4 All the kings of the earth shall praise you, O Lord,
for they have heard the words of your mouth.
5 They shall sing of the ways of the Lord,
for great is the glory of the Lord.
6 For though the Lord is high, he regards the lowly;
but the haughty he perceives from far away.
7 Though I walk in the midst of trouble,
you preserve me against the wrath of my enemies;
you stretch out your hand,
and your right hand delivers me.
8 The Lord will fulfill his purpose for me;
your steadfast love, O Lord, endures forever.

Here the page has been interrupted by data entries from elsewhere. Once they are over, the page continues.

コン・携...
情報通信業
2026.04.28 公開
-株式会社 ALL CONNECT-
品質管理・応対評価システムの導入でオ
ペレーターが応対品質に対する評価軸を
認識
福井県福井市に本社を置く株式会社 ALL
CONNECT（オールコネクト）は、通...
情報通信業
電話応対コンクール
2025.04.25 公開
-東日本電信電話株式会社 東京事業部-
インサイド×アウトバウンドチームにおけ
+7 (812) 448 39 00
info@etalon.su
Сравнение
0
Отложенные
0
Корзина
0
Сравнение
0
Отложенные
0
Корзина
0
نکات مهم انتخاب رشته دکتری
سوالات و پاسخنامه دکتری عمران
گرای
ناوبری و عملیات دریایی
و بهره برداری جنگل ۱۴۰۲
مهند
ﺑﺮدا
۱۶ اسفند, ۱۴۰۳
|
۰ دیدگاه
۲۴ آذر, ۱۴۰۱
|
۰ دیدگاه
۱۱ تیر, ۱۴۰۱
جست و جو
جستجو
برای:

Do not forsake the work of your hands.
Colossians 2:6-15 (NRSV)
This whole section reminds me of a song, or at least the words of the song run through my head: Christ in you, the hope of glory is the line that repeats over and over. Paul is trying to get his readers to understand the whole concept of putting off the old body and putting on Christ. We must be very careful when reading other philosophies. The slightest little thing can lead anyone astray. That’s the awesome responsibility of leaders, whether they be ordained or lay, have in speaking to congregations. The slightest little thing can ruin anyone’s beliefs, or can send them off on a wild goose chase, and all for naught.
Luke 11:1-13 (NRSV)
In the Lutheran denomination, along with at least the Methodists we recite the Lord’s Prayer in the service. It’s not His prayer per se, it’s the prayer He wants us to pray. In those short verses He sets out how it is to be done. I think that’s why it’s just easier to recite the words. Many times I’ve found myself mumbling through it without even thinking, which really isn’t a good thing. Other times, I think on each line and what it really means.

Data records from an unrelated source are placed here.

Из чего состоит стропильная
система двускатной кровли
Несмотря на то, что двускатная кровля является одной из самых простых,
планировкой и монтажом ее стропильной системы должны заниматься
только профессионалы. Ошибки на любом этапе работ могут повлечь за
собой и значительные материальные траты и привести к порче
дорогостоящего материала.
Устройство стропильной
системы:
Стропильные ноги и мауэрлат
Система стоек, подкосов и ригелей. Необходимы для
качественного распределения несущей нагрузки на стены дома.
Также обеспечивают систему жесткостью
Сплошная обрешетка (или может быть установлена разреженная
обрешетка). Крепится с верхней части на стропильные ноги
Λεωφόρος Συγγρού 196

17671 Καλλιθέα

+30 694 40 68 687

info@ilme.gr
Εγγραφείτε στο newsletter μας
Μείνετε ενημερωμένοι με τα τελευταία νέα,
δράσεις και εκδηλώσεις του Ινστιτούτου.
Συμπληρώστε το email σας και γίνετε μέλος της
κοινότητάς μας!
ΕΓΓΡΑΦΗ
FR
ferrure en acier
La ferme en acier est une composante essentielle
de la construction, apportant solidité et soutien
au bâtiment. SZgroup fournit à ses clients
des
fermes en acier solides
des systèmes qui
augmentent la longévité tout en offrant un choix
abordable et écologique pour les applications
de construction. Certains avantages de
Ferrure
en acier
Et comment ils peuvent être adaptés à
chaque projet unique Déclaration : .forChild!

It’s more about prayer though. He wants us to ask for what we need. People think that they can ask for anything. It’s not that simple. It’s more along the lines of your beliefs. The longer you study the more your thoughts, and wants fall into line with what God wants for us. Then it’s easy to ask, because God will want to give us those things we are requesting and this prayer is a good place to start.